Given that no classes were scheduled during the month of December 2012, my request to take vacation from my role as a Leadership Development Trainer for an oil and gas servicing company to travel South America, was granted. This was 18 months following my initial cancer diagnosis and for all intents and purposes, I told myself that all was well. A lumpectomy in September 2011 had removed the cancer from my breast, additional scans indicated no metastasis, and six months prior to surgery researching and implementing wholistic healing approaches certainly provided a solid foundation for continued physical well-being. Life had basically returned to normal. Cancer was the last thing on my mind as I excitedly boarded the plane, destination Buenos Aires. Seated in the space vehicle ayahuasca, this four week exploration of Argentina, Chile, and Bolivia would be wonderfully completed in Pisac with a psychonaught expedition to the stars far vaster than what I would witness through the observatory telescopes at San Pedro de Atacama. Or…so I thought.
Within what felt like ten minutes of consuming the jungle brew ayahuasca, the false sense of peace and serenity generated by the coziness of the Melissa Wasi temple nestled at the base of the surrounding Apus (mountains) in Pisac and the extensive explanation offered by Diego in preparation for the circle, was mercilessly dissolved at the sight of a room-sized tarantula creeping slowly in my direction. What had I gotten myself into?!?! No amount of hypnotherapy to eliminate my debilitating fear of spiders (which I had done prior to my trip in 2008) could have prepared me for this! Although internally I screamed for this to stop - pleading that I had changed my mind - I was resistantly and mercilessly pulled down the rabbit hole. Suffocated by the awareness of repressed anger; scraped and bruised by the sharp edges of shame and guilt; and eaten alive by fear of losing myself completely, I gasped relentlessly for air between swells of bitter tasting vomit. Visions of obscure patterns, insects, and wild animals left me confused and disoriented. The only lifeline to the physical world was my desperate clutching to the bucket on my lap and the waves of sound from Diego’s distant voice.

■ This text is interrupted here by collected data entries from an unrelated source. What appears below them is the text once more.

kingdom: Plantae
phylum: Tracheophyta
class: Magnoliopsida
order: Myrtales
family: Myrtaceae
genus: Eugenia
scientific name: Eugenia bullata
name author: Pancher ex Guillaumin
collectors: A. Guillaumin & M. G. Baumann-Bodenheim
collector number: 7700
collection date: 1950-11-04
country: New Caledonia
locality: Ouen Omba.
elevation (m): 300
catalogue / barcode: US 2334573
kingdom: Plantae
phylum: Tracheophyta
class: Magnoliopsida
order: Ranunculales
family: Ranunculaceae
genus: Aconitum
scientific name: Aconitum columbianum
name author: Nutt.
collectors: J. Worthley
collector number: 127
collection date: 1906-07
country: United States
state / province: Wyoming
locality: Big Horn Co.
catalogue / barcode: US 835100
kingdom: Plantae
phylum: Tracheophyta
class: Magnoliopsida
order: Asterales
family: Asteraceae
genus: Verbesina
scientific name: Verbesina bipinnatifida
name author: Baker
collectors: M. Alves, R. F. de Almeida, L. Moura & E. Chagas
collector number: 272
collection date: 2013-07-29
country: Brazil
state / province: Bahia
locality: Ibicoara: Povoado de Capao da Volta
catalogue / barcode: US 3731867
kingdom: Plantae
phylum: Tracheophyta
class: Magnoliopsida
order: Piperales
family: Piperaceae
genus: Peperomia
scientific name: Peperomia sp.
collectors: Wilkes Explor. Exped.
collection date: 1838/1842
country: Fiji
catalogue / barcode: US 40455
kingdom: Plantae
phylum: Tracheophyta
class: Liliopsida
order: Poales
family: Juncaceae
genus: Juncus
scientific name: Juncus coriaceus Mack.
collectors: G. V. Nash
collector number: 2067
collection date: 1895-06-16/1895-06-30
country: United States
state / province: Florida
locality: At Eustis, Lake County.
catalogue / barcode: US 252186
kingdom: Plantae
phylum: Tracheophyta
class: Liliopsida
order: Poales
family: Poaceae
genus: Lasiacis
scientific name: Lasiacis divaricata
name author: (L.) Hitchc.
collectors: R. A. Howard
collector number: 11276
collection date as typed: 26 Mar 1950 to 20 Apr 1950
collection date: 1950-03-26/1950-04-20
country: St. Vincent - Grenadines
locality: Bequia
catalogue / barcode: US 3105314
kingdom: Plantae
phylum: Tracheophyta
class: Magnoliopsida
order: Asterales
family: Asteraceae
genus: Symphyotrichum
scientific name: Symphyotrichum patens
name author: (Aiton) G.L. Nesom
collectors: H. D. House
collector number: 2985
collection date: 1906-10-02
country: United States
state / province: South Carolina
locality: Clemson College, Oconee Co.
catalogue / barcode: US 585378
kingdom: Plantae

Hours later exhausted and bleeding energetically from the recently exposed wounds, I lay quietly on my mat thankful the intensity of the experience had come to an end. Feeling tremendously raw and vulnerable, flashes of visions from the journey returned. In sophisticated animation, scenes of varying sexual interactions between men, women, animals, and entities appeared. “What is all this?” I recall feeling, stomach turning in disgust with each new freeze frame. One vision in particular was of a half naked man smugly smoking a rolled cigarette clearly satisfied with his sexual conquest. I knew this man, but it was terribly unsettling to see him in this way. Unaware of the significance in that moment, this vision was like a code - a secret access - to the locked door behind which was a level of deep pain and trauma that had been hidden away since the age of four or five. It was the key to profound healing only I was not yet ready to turn it and open the door.
Conversations were abuzz with speculation of the fallout from the end of the Mayan calendar just days before. December 21 was regarded as the end-date of a 5,126-year-long cycle with predictions of cataclysmic or otherwise transformative events. Although the physical world as humanity knew it didn’t come to an end, there was a very big part of me that was about to. The wool thread in my blanket that covered a delusional sense of reality and security had been torn thanks to Mother Ayahuasca. The warmth I had been accustomed to and comfortable in began to unravel, starting with a biopsy confirmation in January, three weeks following my return from Peru indicating that the cancer had “returned”. This time however, I had the inner knowing that it wasn’t the physical aspect that needed to be addressed; it was all the deep emotional wounding and accompanying beliefs that no thickness of blanket could cover up forever.